▸ INPUT MATERIAL
·····

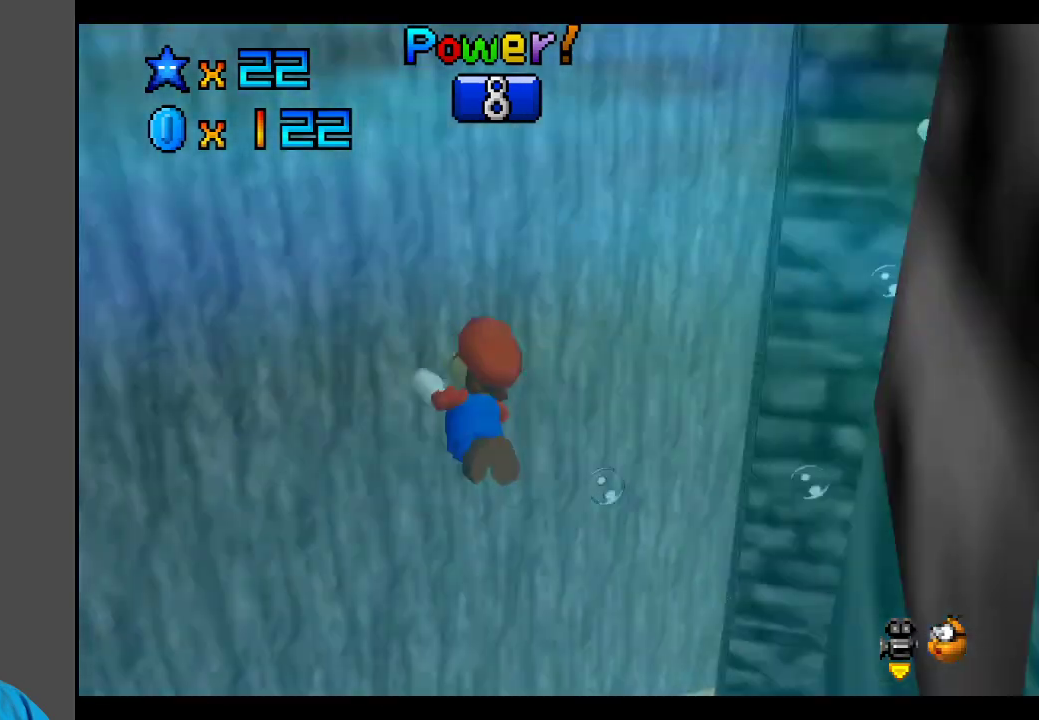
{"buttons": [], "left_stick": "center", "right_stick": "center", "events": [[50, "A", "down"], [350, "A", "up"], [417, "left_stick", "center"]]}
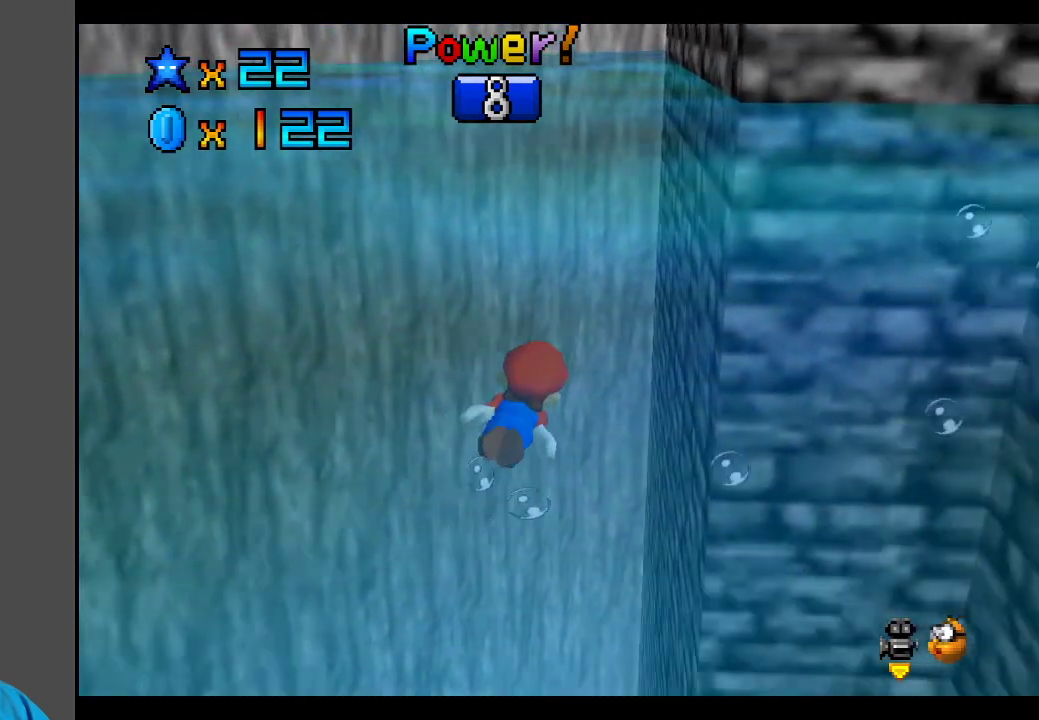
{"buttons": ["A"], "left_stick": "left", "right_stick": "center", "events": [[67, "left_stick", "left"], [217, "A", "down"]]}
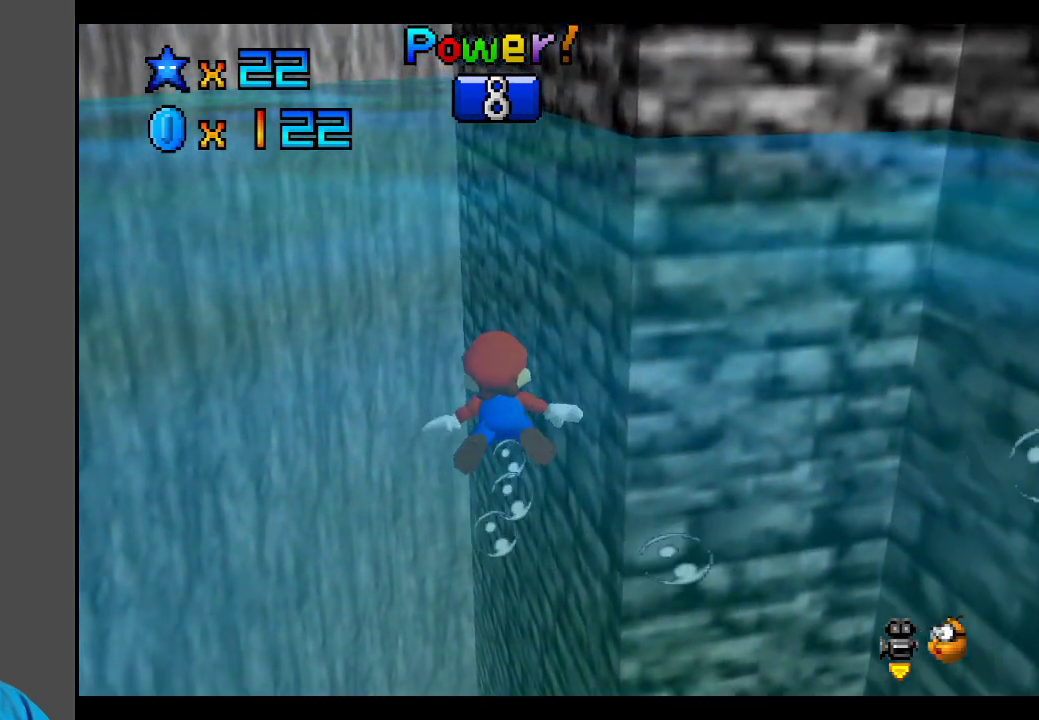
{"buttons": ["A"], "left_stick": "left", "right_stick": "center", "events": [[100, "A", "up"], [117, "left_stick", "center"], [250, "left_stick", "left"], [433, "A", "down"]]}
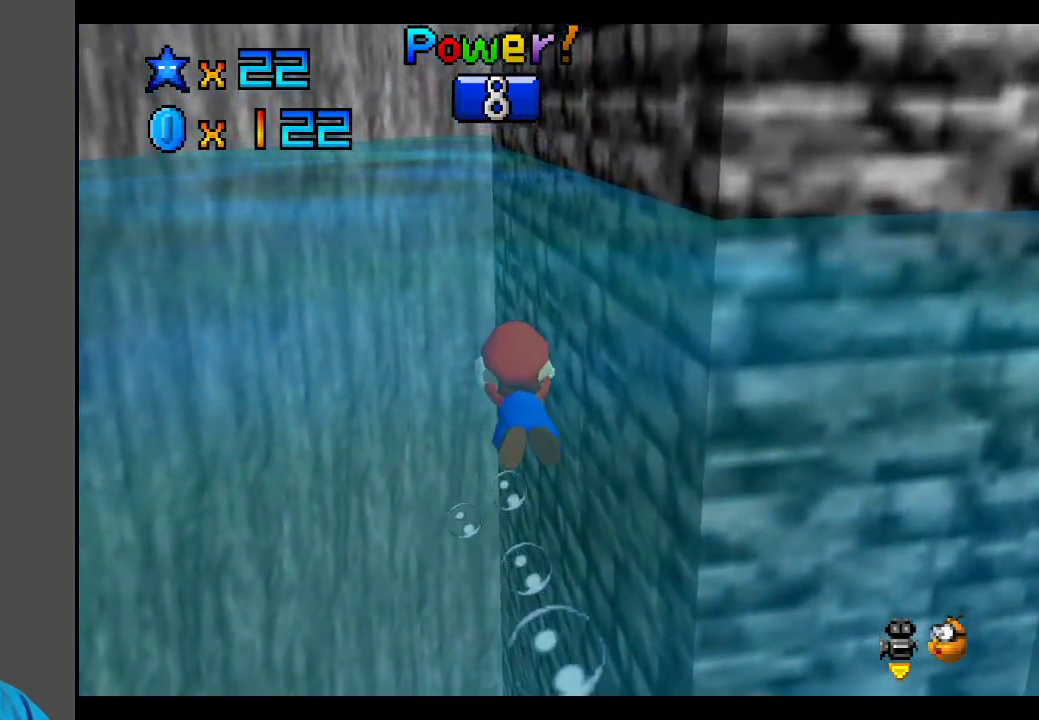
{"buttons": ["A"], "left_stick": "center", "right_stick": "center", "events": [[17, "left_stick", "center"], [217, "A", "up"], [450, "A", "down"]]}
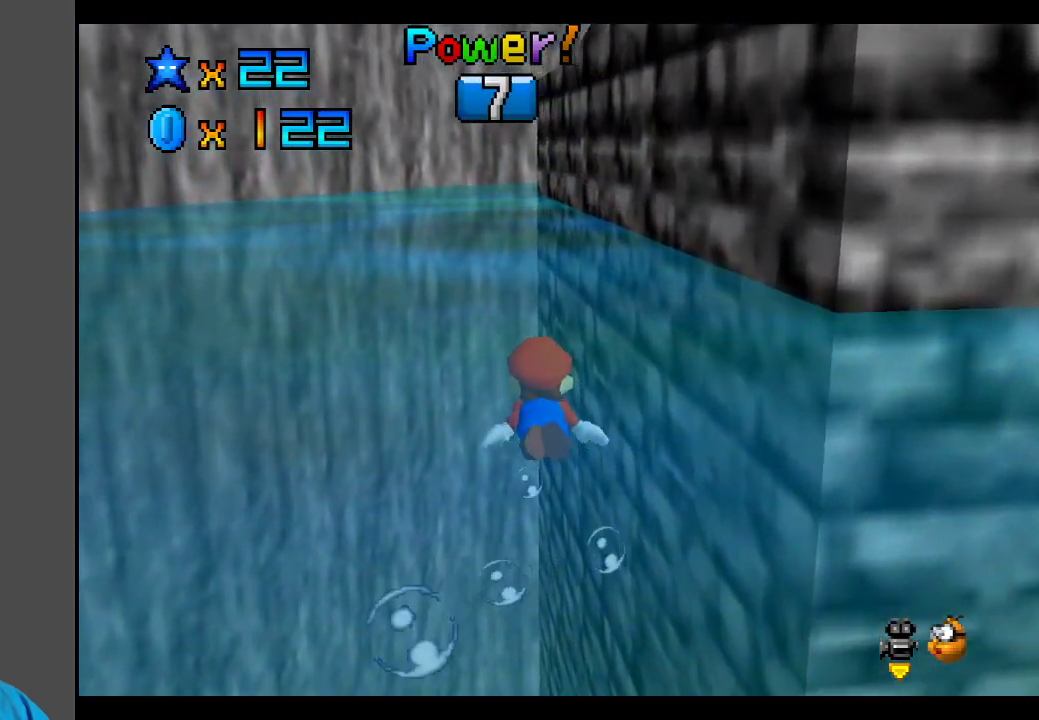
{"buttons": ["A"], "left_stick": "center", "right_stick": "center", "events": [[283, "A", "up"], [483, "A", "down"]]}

·····

▸ TASK
Please set down the whole listing exactly, apart from the pictures.

▸ FINISHED EXERCISE
{"buttons": [], "left_stick": "center", "right_stick": "center", "events": [[50, "A", "down"], [350, "A", "up"], [417, "left_stick", "center"]]}
{"buttons": ["A"], "left_stick": "left", "right_stick": "center", "events": [[67, "left_stick", "left"], [217, "A", "down"]]}
{"buttons": ["A"], "left_stick": "left", "right_stick": "center", "events": [[100, "A", "up"], [117, "left_stick", "center"], [250, "left_stick", "left"], [433, "A", "down"]]}
{"buttons": ["A"], "left_stick": "center", "right_stick": "center", "events": [[17, "left_stick", "center"], [217, "A", "up"], [450, "A", "down"]]}
{"buttons": ["A"], "left_stick": "center", "right_stick": "center", "events": [[283, "A", "up"], [483, "A", "down"]]}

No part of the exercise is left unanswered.